For years, scientists studied CML for clues as to why and how some patients transition from the slow-moving chronic stage of the disease into the blast crisis stage.  The USC-NIAMS study discovered that blast cells, in comparison to chronic phase cells, expressed high concentrations of AID, a B-cell specific enzyme that under normal conditions mutates antibody-coding genes that help B cells fight pathogens.

In healthy B cells, AID activity is tightly controlled to ensure that mutation is targeted exclusively to antibody-coding genes.  However, in blast cells, AID works unchecked to promote overall genetic instability by hyper-mutating tumor suppressor and DNA repair genes.  The researchers also found that increasing the concentrations of AID in chronic phase CML cells caused the cells to rapidly transition into blast crisis and become resistant to Gleevec®.

The ongoing project is supported by two research grants from the National Institutes of Health.  “Future work will focus on prevention of AID activity early on in CML patients,” Dr. Müschen said.  Several inhibitors of AID are currently being tested in his laboratory.

Founded in 1901, Childrens Hospital Los Angeles has been treating the most seriously ill and injured children in Los Angeles for more than a century, and it is acknowledged throughout the United States and around the world for its leadership in pediatric and adolescent health. Childrens Hospital is one of America’s premier teaching hospitals, affiliated with the Keck School of Medicine of the University of Southern California since 1932.  It is a national leader in pediatric research.

Investigators at The Saban Research Institute of Childrens Hospital Los Angeles are working to create a world in which all children are healthy – a world in which they are no longer threatened by such diseases as cancer, congenital heart defects, diabetes, sickle cell anemia, epilepsy, immune deficiencies and respiratory disorders.  They ask basic questions about human biology, find new ways to see inside the body, explore genetic mysteries, develop promising drug treatments and test preventive strategies – scientific inquiries that benefit both children and adults.

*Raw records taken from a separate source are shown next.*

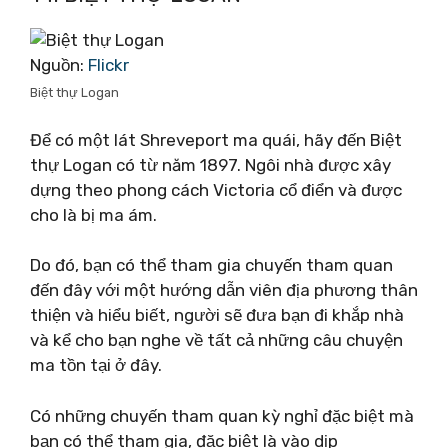
Nguồn:
Flickr
Biệt thự Logan
Để có một lát Shreveport ma quái, hãy đến Biệt
thự Logan có từ năm 1897. Ngôi nhà được xây
dựng theo phong cách Victoria cổ điển và được
cho là bị ma ám.
Do đó, bạn có thể tham gia chuyến tham quan
đến đây với một hướng dẫn viên địa phương thân
thiện và hiểu biết, người sẽ đưa bạn đi khắp nhà
và kể cho bạn nghe về tất cả những câu chuyện
ma tồn tại ở đây.
Có những chuyến tham quan kỳ nghỉ đặc biệt mà
bạn có thể tham gia, đặc biệt là vào dịp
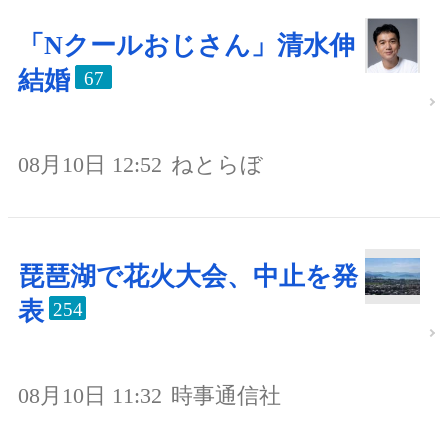
「Nクールおじさん」清水伸
結婚
67
08月10日 12:52
ねとらぼ
琵琶湖で花火大会、中止を発
表
254
08月10日 11:32
時事通信社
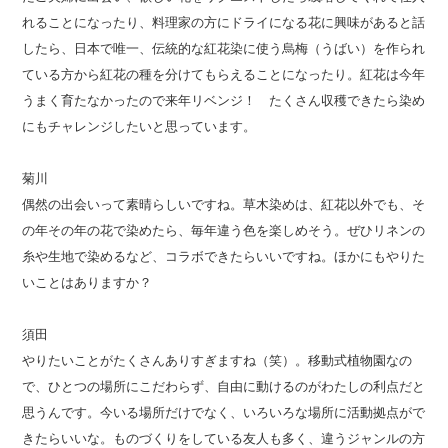
れることになったり、料理家の方にドライになる花に興味があると話
したら、日本で唯一、伝統的な紅花染に使う烏梅（うばい）を作られ
ている方から紅花の種を分けてもらえることになったり。紅花は今年
うまく育たなかったので来年リベンジ！ たくさん収穫できたら染め
にもチャレンジしたいと思っています。
菊川
偶然の出会いって素晴らしいですね。草木染めは、紅花以外でも、そ
の年その年の花で染めたら、毎年違う色を楽しめそう。ぜひリネンの
糸や生地で染めるなど、コラボできたらいいですね。ほかにもやりた
いことはありますか？
須田
やりたいことがたくさんありすぎますね（笑）。移動式植物園なの
で、ひとつの場所にこだわらず、自由に動けるのがわたしの利点だと
思うんです。今いる場所だけでなく、いろいろな場所に活動拠点がで
きたらいいな。ものづくりをしている友人も多く、違うジャンルの方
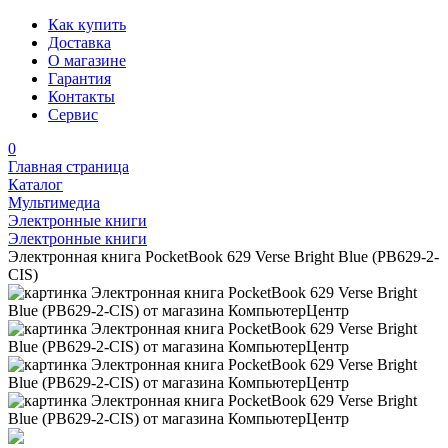
Как купить
Доставка
О магазине
Гарантия
Контакты
Сервис
0
Главная страница
Каталог
Мультимедиа
Электронные книги
Электронные книги
Электронная книга PocketBook 629 Verse Bright Blue (PB629-2-
CIS)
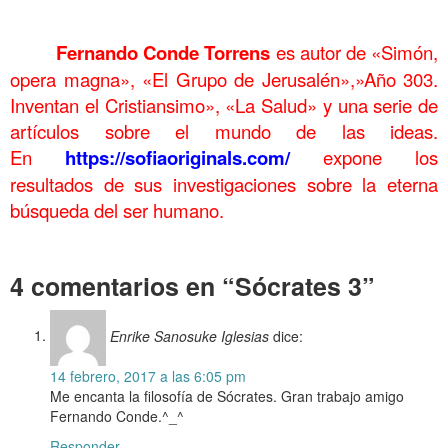
.
Fernando Conde Torrens
es autor de «Simón,
……….
opera magna», «El Grupo de Jerusalén»,»Año 303.
Inventan el Cristiansimo», «La Salud» y una serie de
artículos sobre el mundo de las ideas.
En
https://sofiaoriginals.com/
expone los
resultados de sus investigaciones sobre la eterna
búsqueda del ser humano.
.
4 comentarios en “Sócrates 3”
Enrike Sanosuke Iglesias
dice:
14 febrero, 2017 a las 6:05 pm
Me encanta la filosofía de Sócrates. Gran trabajo amigo
Fernando Conde.^_^
Responder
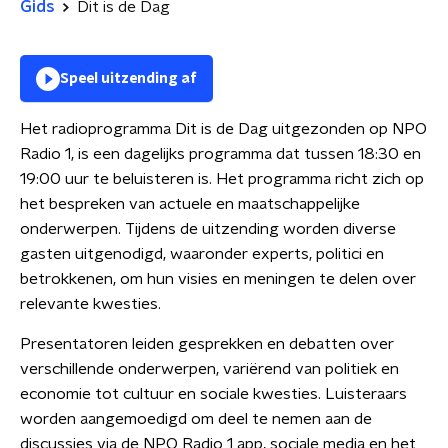
Gids
Dit is de Dag
Speel uitzending af
Het radioprogramma Dit is de Dag uitgezonden op NPO
Radio 1, is een dagelijks programma dat tussen 18:30 en
19:00 uur te beluisteren is. Het programma richt zich op
het bespreken van actuele en maatschappelijke
onderwerpen. Tijdens de uitzending worden diverse
gasten uitgenodigd, waaronder experts, politici en
betrokkenen, om hun visies en meningen te delen over
relevante kwesties.
Presentatoren leiden gesprekken en debatten over
verschillende onderwerpen, variërend van politiek en
economie tot cultuur en sociale kwesties. Luisteraars
worden aangemoedigd om deel te nemen aan de
discussies via de NPO Radio 1 app, sociale media en het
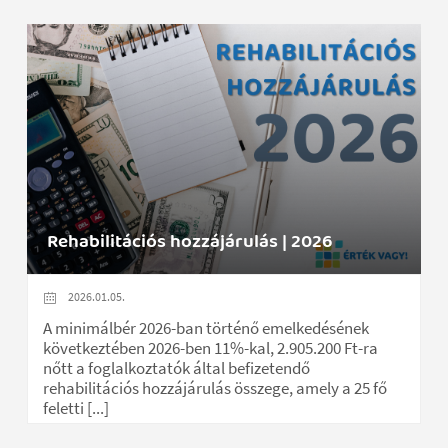
Rehabilitációs hozzájárulás | 2026
2026.01.05.
A minimálbér 2026-ban történő emelkedésének
következtében 2026-ben 11%-kal, 2.905.200 Ft-ra
nőtt a foglalkoztatók által befizetendő
rehabilitációs hozzájárulás összege, amely a 25 fő
feletti [...]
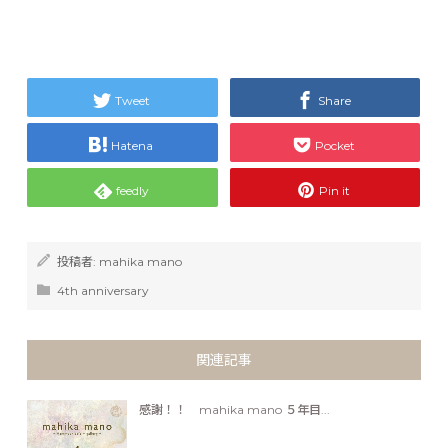
Tweet
Share
Hatena
Pocket
feedly
Pin it
投稿者:
mahika mano
4th anniversary
関連記事
感謝！！ mahika mano ５年目...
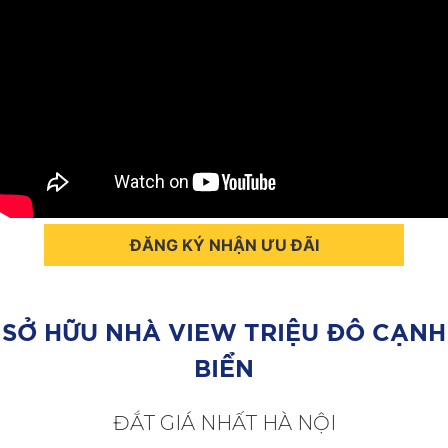
ĐĂNG KÝ NHẬN ƯU ĐÃI
SỞ HỮU NHÀ VIEW TRIỆU ĐÔ CẠNH
BIỂN
ĐẮT GIÁ NHẤT HÀ NỘI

The Saban Research Institute is among the largest and most productive pediatric research facilities in the United States, with 91 investigators at work on 232 laboratory studies, clinical trials and community-based research and health services.  It is one of the few freestanding research centers in the nation to combine scientific laboratory inquiry with patient clinical care – dedicated exclusively to children - and its base of knowledge is widely considered to be among the best in pediatric medicine.

Since 1990, U.S. News & World Report and its panel of board-certified pediatricians have named Childrens Hospital Los Angeles one of the top pediatric facilities in the nation.  Childrens Hospital Los Angeles is one of only 10 children’s hospitals in the nation – and the only children’s hospital on the West Coast – ranked in all 10 pediatric specialties in the U.S. News & World Report rankings and named to the magazine’s “Honor Roll” of children’s hospitals.